Every two years, British insurance brokerage Aon surveys the U.K.’s top 2000 public and private sector organizations about their risk management strategies. In 1995 and 1997, fire was considered the greatest risk, while risk to corporate reputation didn’t even make the top 10. In 1999, business interruption was considered the greatest risk, and reputation risk made its debut on the list at number four. This year, in an indication of how seriously senior executives are beginning to take corporate reputation management, reputation risk was the number one concern of executives.
Aon believes the growing concern about reputation risk arises out of the rapid changes taking place in the global business environment, ranging from mergers and consolidation to the growing impact of the Internet. (The second greatest concern of executives surveyed this year was that their companies were failing to change fast enough to stay ahead of or keep up with their competition.)
These factors and others have led a significant number of executives to recognize the very real value of “soft” assets such as reputation, the company says.

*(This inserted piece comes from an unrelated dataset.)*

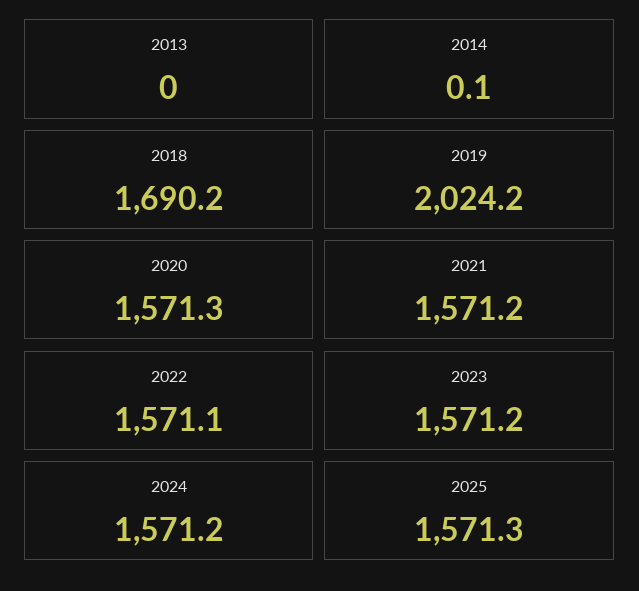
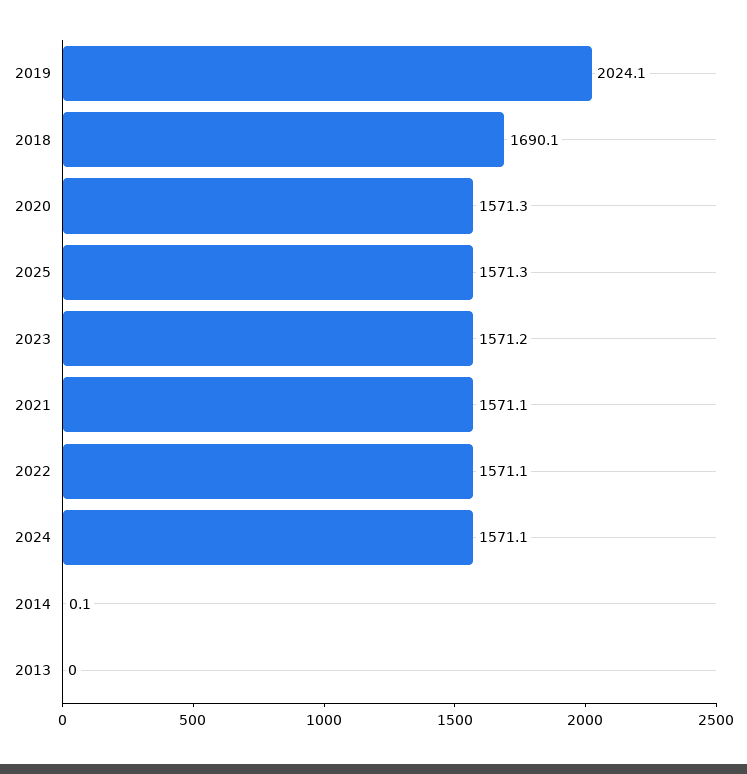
2018: 1690.2 -> 1690.1
2019: 2024.2 -> 2024.1
2021: 1571.2 -> 1571.1
2024: 1571.2 -> 1571.1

“Either directly or indirectly, the majority of every organization’s value is made up of reputation,” says Deborah Durkin, managing director of client service in Aon’s corporate division. “Brands alone can be valued in millions or even billions of pounds. Most other intangible assets—skills, knowledge, know-how, strategic alliances, relationships—are interdependent with an organization's reputation.”

Yet despite growing concern among U.K. companies about the threats to their reputations, the survey also found that only 21 percent have quantified their brand value or reputation in financial terms. According to Aon, “Companies are failing to determine the value of intangibles at risk, even though they comprise a greater percentage of most companies’ net worth today.” Indeed, the company estimates that physical assets now represent less than 25 percent of the net worth of most companies—down from 75 percent a decade ago.
According to Jo Macdonald, director of Aon’s business risk consulting practice in London, the finding that managers are concerned about reputation risk  is entirely consistent with the outcomes of strategic risk assessment exercises that Aon has conducted for clients. Aon’s Reputation Risk Managament process is designed to minimize the risk of reputational crisis and to minimize the potential damage if a crisis should occur.

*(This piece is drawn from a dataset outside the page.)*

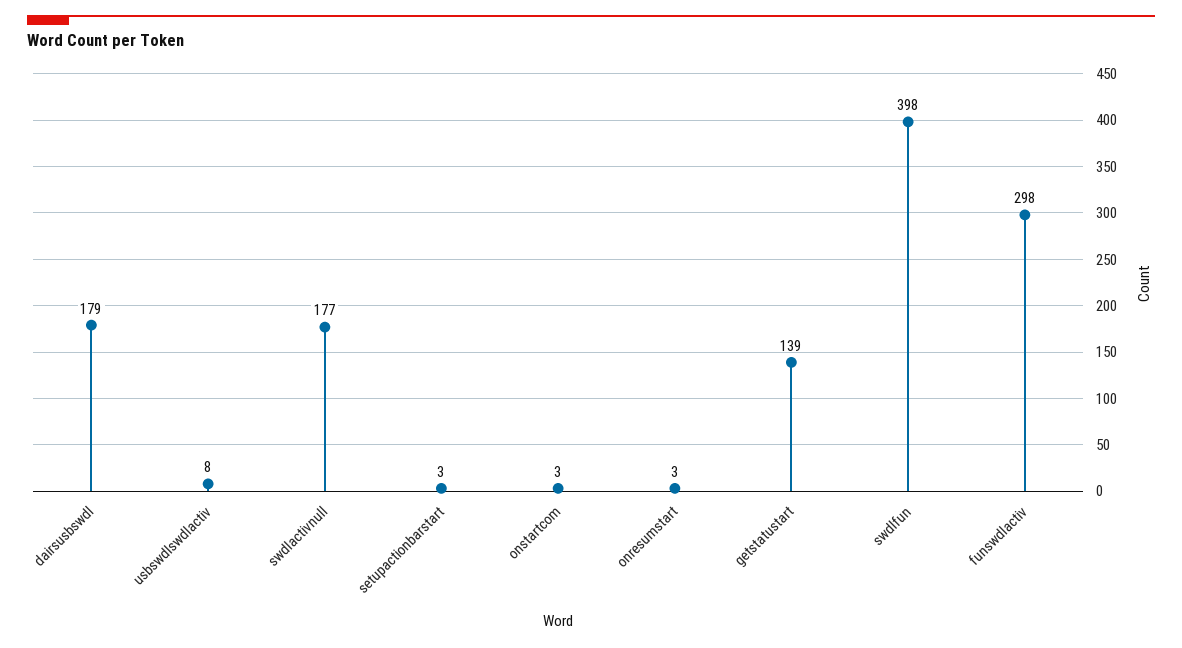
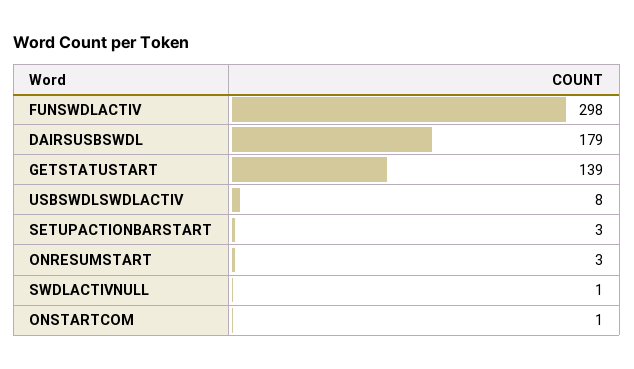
swdlactivnull: 177 -> 1
onstartcom: 3 -> 1
swdlfun: 398 -> none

According to Aon, “The insurance industry, and most of the risk management specialists that feed off it, have long promoted the idea that reputation risk is triggered by catastrophic events that happen despite the organization’s best efforts,” such as product contamination or product contamination. But in reality, the group says, the majority of reputation risk arises not because of uncontrollable external forces but rather because of organizational behavior and management failure.

It cites examples such as the well-publicized case of Royal Bank of Scotland, which entered into a strategic alliance with American televangelist—and fringe presidential candidate—Pat Robertson and then lost both private and commercial customers after Robertson charged on air that Scotland was too tolerant of homosexuals.
“There are two apparent common denominators in all of these, and in the many more instances of reputation damage that are in the public domain,” Aon says. “The first is a lack of awareness of the potential importance of the organization's reputation; the second is that no person, or group of people, ‘owned’ the organization's reputation risk and were thus empowered to protect it. Just having a public relations function does not qualify as PR people have little influence over the causes of reputation damage and yet are expected to perform the impossible if it all goes wrong.”